De leur côté, les femmes préparent le repas dès le matin. Je dis bien « le repas », car on se nourrit une fois par jour. On ne peut pas utiliser les mots « petit déjeuner », « déjeuner » ou « dîner », puisqu’on ne mange jamais à heure fixe. On mange quand le repas est prêt, le plus souvent en fin d’après-midi. On mange une fois par jour et toujours la même chose. À Abdallah Wallo et dans les environs, c’est du riz arrosé d’une sauce épicée et brûlante. Au village, il y a des pauvres et des riches, mais c’est la quantité de riz, et non pas la variété des plats, qui marque la différence. Le pauvre en aura à peine, le riche un plat qui déborde. Cela bien sûr quand la récolte a été bonne. Une sécheresse durable plonge tout le monde dans l’abîme : riches et pauvres mangent des miettes, quand ils ne meurent pas de faim.
La préparation du repas prend à la femme la majeure partie, pour ne pas dire la totalité de son temps. Dès le matin, elle doit aller chercher du bois. Or il n’y en a nulle part, il a été ramassé depuis longtemps. La recherche dans la savane de bûchettes, de brindilles et de bâtons est une occupation longue et pénible. Une fois qu’elle a enfin réuni et rapporté un fagot, la femme repart puiser de l’eau. À Abdallah Wallo, l’eau est proche, mais ailleurs il faut marcher des kilomètres, et pendant la saison sèche attendre des heures l’arrivée de la citerne. Une fois qu’elle a le bois et l’eau, elle peut commencer à préparer le riz. À moins qu’elle ne soit obligée d’aller l’acheter au marché, car il est rare qu’il y ait assez d’argent à la maison pour en faire des réserves. Là-dessus arrive midi, l’heure où la chaleur est tellement intense que tout s’arrête, s’engourdit, se meurt. Le va-et-vient autour du feu et des marmites se fige aussi. À cette heure, le village tout entier se vide, s’éteint.

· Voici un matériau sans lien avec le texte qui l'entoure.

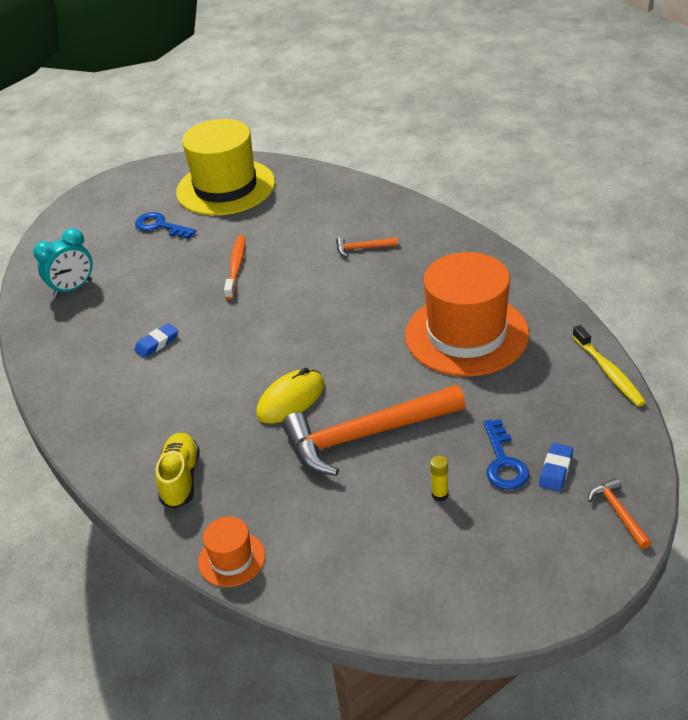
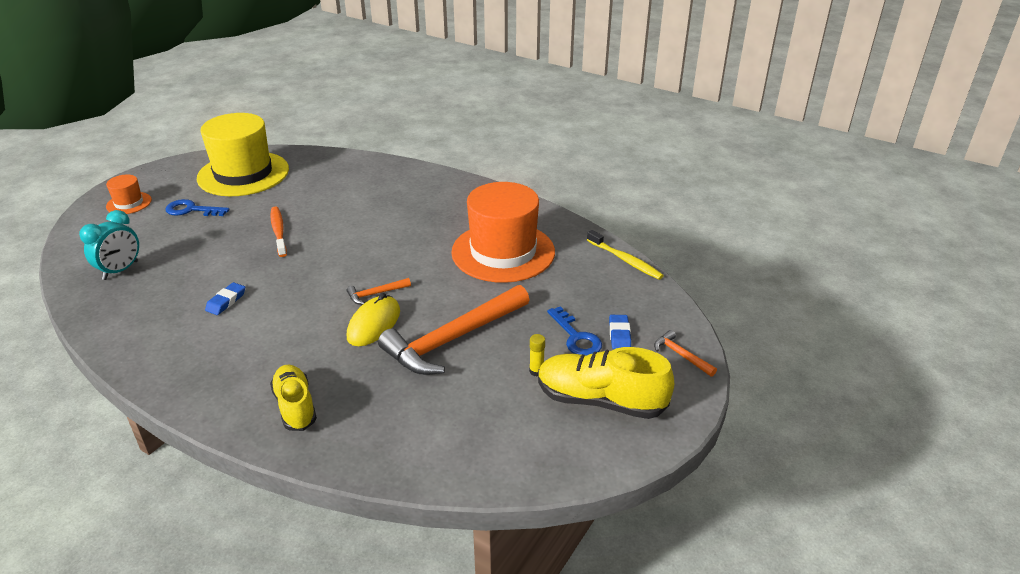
camera: 25 degrees left, 5 degrees down
orange hat [198,517,265,587] -> orange hat moved to [106,175,152,214]
orange hammer [336,237,398,257] -> orange hammer moved to [346,278,411,305]
none -> yellow shoe [538,347,674,419]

Un jour, j’ai fait un effort sur moi-même et, en plein milieu de la journée, je suis allé de case en case. Il était midi. Dans toutes les huttes, sur les sols d’argile, sur des nattes, sur des grabats, les gens étaient étendus en silence, immobiles. Ils avaient le visage couvert de sueur. Tel un sous-marin au fond de l’océan, le village existait sans donner le moindre signe, sans émettre le moindre son, sans faire le moindre mouvement.
Dans l’après-midi, Thiam et moi allons au bord du fleuve. Trouble, sombre comme l’acier, il coule entre de hautes rives sablonneuses. Pas de verdure, de plantations, d’arbustes. On pourrait pourtant construire ici des canaux, irriguer le désert. Mais qui s’en chargerait ? Avec quel argent ? Pour quoi ? Le fleuve coule comme pour lui-même, discret, peu utile. Nous nous enfonçons dans le désert et quand nous revenons, la nuit est tombée. Dans le village aucune lumière ne brille. Il n’y a pas de feu non plus, car le bois est rare. Personne n’a de lampe. Personne n’a de torche. Par une nuit sans lune comme aujourd’hui, on n’y voit rien. On entend seulement des voix, çà et là, des conversations et des cris, des récits que je ne comprends pas, des mots qui se font de plus en plus rares. Profitant d’un brin de fraîcheur, le village sombre dans le silence et s’endort pour quelques heures.